Дружно на работу, на борьбу с пороком!”…
Это говорит “сын раззумья, тревог и сомнений” не знающий в груди “беззаветных страстей”. Очевидно приговор над самим собой не совсем справедлив. Да, мы видели и раньше, что минуты энтузиазма, веры в успех своих стремлений, энергии и призыва вперед — не чужды “сыну своих дней”. А призывы, “горячее слово убежденья” — нужны всегда: в полных огня призывах Надсона — заслуга не только пред его днями, они способны будить и теперь… Образ отзывчиваго, больного интеллигента мечтающаго о борьбе и ищущаго ее — лучшее явление времени, но, к сожалению, редкое. Не таково большинство.

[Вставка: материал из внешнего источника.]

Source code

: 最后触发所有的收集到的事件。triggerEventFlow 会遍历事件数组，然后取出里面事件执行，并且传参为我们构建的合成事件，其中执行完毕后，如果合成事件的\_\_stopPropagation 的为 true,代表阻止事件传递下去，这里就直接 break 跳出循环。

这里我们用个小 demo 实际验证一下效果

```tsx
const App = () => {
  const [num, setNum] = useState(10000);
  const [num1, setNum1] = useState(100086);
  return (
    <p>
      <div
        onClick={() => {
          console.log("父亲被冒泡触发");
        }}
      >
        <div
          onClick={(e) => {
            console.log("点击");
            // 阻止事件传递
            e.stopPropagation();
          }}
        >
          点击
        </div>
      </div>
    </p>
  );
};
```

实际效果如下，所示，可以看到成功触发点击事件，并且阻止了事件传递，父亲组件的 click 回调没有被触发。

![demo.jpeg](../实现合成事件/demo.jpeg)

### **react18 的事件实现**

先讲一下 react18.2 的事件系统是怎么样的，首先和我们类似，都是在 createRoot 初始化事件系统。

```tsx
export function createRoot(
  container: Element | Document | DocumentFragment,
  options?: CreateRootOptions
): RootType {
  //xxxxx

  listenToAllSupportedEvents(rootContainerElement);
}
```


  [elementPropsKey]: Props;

Каково это последнее, мы можем отчасти узнать и у Надсона: в стихотворении памяти Ф.М. Достоевскаго поэт между прочим говорит:
“Но между строк его болезненных творений
Прочли-ли Вы о том, что тягостней тюрьмы,
И тягостней его позора и лишений
Был для него ваш мир торгашества и тьмы”.

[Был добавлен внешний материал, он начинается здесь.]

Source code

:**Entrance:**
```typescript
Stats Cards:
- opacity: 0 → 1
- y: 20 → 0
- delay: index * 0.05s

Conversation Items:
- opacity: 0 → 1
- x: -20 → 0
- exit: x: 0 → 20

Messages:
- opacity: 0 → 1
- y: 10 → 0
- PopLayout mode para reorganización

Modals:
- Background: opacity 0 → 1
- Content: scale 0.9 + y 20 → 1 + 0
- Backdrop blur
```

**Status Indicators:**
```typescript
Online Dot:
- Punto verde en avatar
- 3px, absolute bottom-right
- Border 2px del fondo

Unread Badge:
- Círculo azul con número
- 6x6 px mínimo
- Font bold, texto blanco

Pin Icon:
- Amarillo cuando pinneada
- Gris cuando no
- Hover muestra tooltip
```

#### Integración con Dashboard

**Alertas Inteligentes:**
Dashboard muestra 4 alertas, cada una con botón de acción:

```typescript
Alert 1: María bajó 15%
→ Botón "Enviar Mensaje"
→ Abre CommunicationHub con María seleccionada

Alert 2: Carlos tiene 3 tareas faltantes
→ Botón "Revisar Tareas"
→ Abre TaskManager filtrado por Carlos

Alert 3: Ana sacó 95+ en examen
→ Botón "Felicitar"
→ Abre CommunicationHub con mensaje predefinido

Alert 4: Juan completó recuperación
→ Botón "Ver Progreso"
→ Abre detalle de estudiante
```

Глубокая прочувствованность стихов говорит о том, что этот мир “торгашества и тьмы” был так тягостен и для самого поэта. Но кроме этого мира есть ищи и “всесильная пошлость глухаго угла”, губящая иногда лучшия силы. Прелестное, одно из лучших стихотворений Надсона “Нет, легче мне думать, что ты умерла”… к сожалению, как и стихотворение памяти Достоевскаго долго еще будет носить яркие следы современности. Честная, искренняя натура поэта, зовя вперед, искала пути по которому можно придти туда,
“Где солнце правды над водами
В красе незыблемой взойдет”.
Что одной веры в “великую силу любви” и ему самому было мало, видно из того, что он этой верой не удовлетворялся, мучился и страдал. То обстоятельство, что ему надо было не веры, а знания — знание же не находилось, значительно съуживало круг его поэзии, специализировало его на определенных мотивах, не оставляло много места для тех чудных стихотворений, на которыя, как мы видим, он был способен. Но само честное искание, горячий призыв вперед, страдание об “униженных и оскорбленных”, сочувствие и симпатия к “апостолу труда и терпенья” — народу, негодование на “мир торгашества и тьмы” и голос, зовущий на свет, — “полной грудью дышать” — из “затхлаго, теснаго круга” — пошлости глухого угла — все это уже служба общественная…
И во всем другом, на что только ни откликалась чистая муза Надсона, — его песнь отражала в себе кристальную, любящую душу идеалиста.
В любви его
“увлекала
Гордая мысль к красоте идеала,
Чтоб полюбив, без конца бы любить”.
Его Бог —
Бог страждущих, Бог обагренных кровью,
— Бог человек, и брат с небесною душой”
На поэзию он смотрит как на служение словом и оттого никогда не играет от скуки сладкозвучным стихом:
“Только то, что с грозой пронеслось над челом
Выливал я в покорные звуки”,
а от кажущагося ему безсилия стиха часто он жестоко страдает:
“Нет на свете мук сильнее муки слова!”
“Облетели цветы, догорели огни!”
— Измученный тяжкой душевной работой, неизлечимым, безпощадным недугом — на закате дней забрасываемый грязью безсильнаго в злобе человеко-ненавистника журналиста — поэт мучительно умирал под голубым небом юга. “Как реквием в мрачном соборе” — звучал так любимый поэтом, немолчный шум грознаго моря, но поэт уже уходил “отдохнуть от забот и волненья”… Последняя дань умершему поэту ясно показала, что общество любило и ценило поэта, отдыхало над страницей его. В краю “мятелей, туманов и вьюг”, краю “хмурой и бледной природы” на Волковом кладбище среди подвижников мысли и слова успокоился юный поэт: бронзовая статуя украшает его могилу: задумчивый, грустный взор поэта устремлен вдаль, где когда-нибудь ясной зарей запылает же время
“Время светлой мысли, правды и труда”.